The invention applies to remote installation of an underwater well component, typically a multiple string tubing hanger, which require both rotational orientation and sealing after the component has been landed. Working above water, an annular seal device is placed on the tubing hanger, and a handling tool is provided which has both a body member and a sleeve which carries locator means to cooperate with, e.g., a locator groove presented by the wellhead member or other tubular support structure, the sleeve surrounding the body of the handling tool and being rotatable relative thereto. The sleeve is releasably secured against rotation relative to the handling tool body, as by inserting one or more shear pins. The tubing hanger is then releasably attached to the body member of the handling tool, as by latching segments, in such fashion that the handling tool can be rotated, relative to the tubing hanger, between a first position, in which the handling tool is blocked against downward movement relative to the tubing hanger, and a second position, in which the handling tool is unblocked and can be moved downwardly a significant distance relative to the hanger. The combination of hanger and handling tool thus assembled is then run down to the wellhead or other tubular support structure, as by use of a handling string, until the tubing hanger has been landed. The entire combination of tubing hanger and handling tool is then rotated until the locator means of the handling tool coacts with the rotational orientation reference means of the tubular support structure. The body member of the handling tool is then released from the sleeve member, typically by rotating the handling string to shear the shear pins while the sleeve member is restrained by the locator means. The body member of the handing tool is then rotated relative to the tubing hanger and the sleeve member to bring the body member to its unblocked second position. The handling tool is then lowered relative to the tubing hanger, with that increment of downward motion serving to axially compress the seal device to energize the same and, advantageously, also to detach the handling tool from the tubing hanger preparatory to recovery of the handling tool.
In order that the manner in which the foregoing and other objects are achieved according to the invention can be understood in detail, one particularly advantageous apparatus embodiment of the invention, and the method as practiced therewith, will be described with reference to the accompanying drawings, which form part of the original disclosure of this application, and wherein:
FIG. 1 is a vertical axial cross-sectional view showing installation of a multiple string tubing hanger body in an upper wellhead body of an underwater installation;
FIGS. 2 and 3 are transverse cross-sectional views taken generally on lines 2--2 and 3--3, FIG. 1;
FIG. 4 is a fragmentary side elevational view of a portion of the apparatus of FIG. 1; and
FIG. 5 is a view similar to FIG. 1 but with the packer between the hanger body and the wellhead body energized.

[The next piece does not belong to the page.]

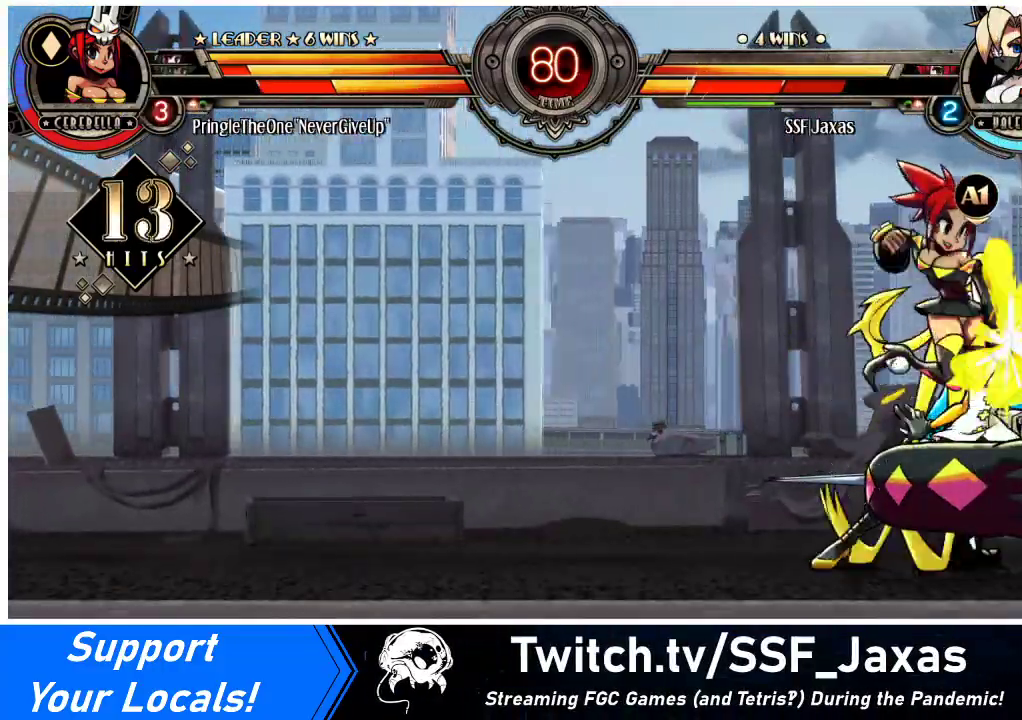
{"buttons": ["DPAD_RIGHT"], "events": [[233, "SQUARE", "down"], [400, "SQUARE", "up"]]}
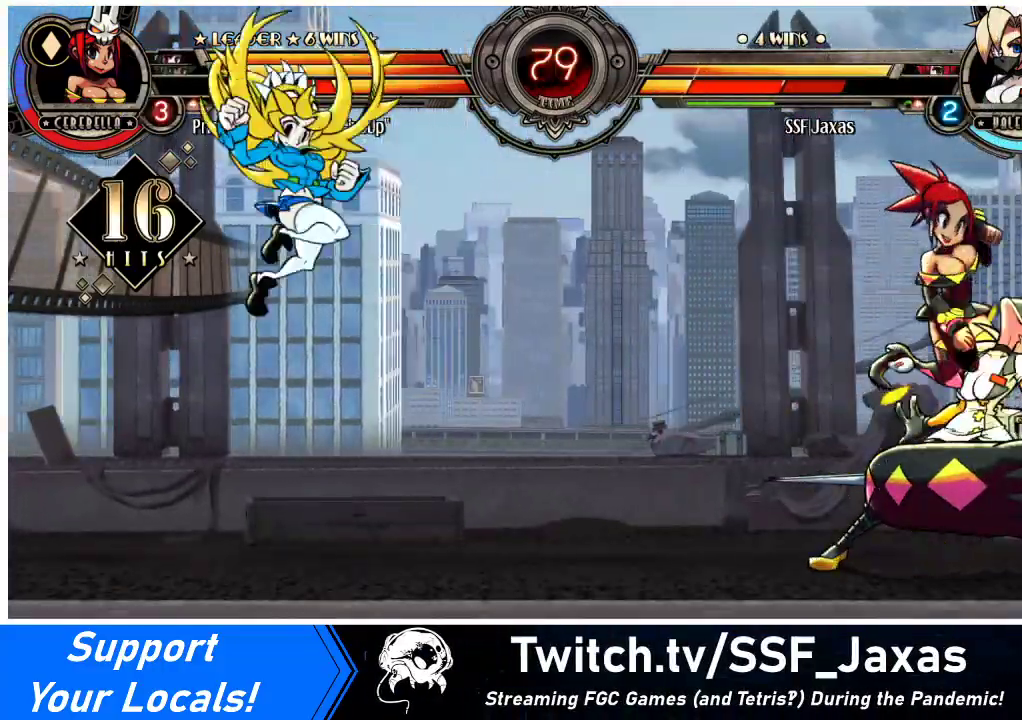
{"buttons": ["SQUARE", "DPAD_RIGHT"], "events": [[33, "SQUARE", "down"], [200, "SQUARE", "up"], [367, "SQUARE", "down"]]}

Referring first to FIGS. 1-4, the invention is illustrated as applied to remote installation of two tubing strings in a well including an underwater wellhead indicated generally at 1 comprising surface casing 2, a wellhead body 3 installed in the surface casing, casing hangers 4 and 5 supported in body 3 and each supporting a string of casing, a mandrel packing unit 6, a wellhead upper body 7, and a remotely operated connector 8 securing upper body 7 to the top of body 3. Connector 8 can be of any suitable conventional type, such as that shown in U.S. Pat. No. 3,228,715 to Neilon et al. Body 7 is equipped with guide arms (not shown) to cooperate with the guide posts of the usual primary guide system (not shown) so that, when landed and secured by connector 8 to body 3, body 7 is in a known rotational position relative to the guide posts. Packing unit 6 has a main body including a lower portion 9, having an inner diameter equal to that of the string of casing suspended from hanger 5, and an upper portion 10 which is of substantially larger internal diameter. Upper portion 10 presents a flat transverse annular upper end face 11, a right cyclindrical inner surface 12, and a downwardly and inwardly tapering frusto-conical shoulder 13 which joins face 11 and surface 12.
Preparatory to installation of the tubing strings, a tubing hanger body or bushing 14 is installed by use of a handling tool 15 manipulated by the usual handling string 16. Hanger body 14 comprises a tubular main body 17 having an intermediate portion 18 of outer diameter such as to fill the bore of wellhead body 3. Below portion 18, the outer diameter of body 17 is reduced to accommodate an antifriction thrust bearing 19, which can be a conventional ball bearing or roller bearing disposed between a spacer ring 20 and the downwardly facing shoulder presented by intermediate portion 18. Lower end portion 21 of body 17 is of further reduced outer diameter so as to be slidably received by the inner wall 12 of the upper portion of casing hanger 6. When hanger body 14 is fully landed, it is supported via bearing 19 on the upper end face 11 of casing hanger 6.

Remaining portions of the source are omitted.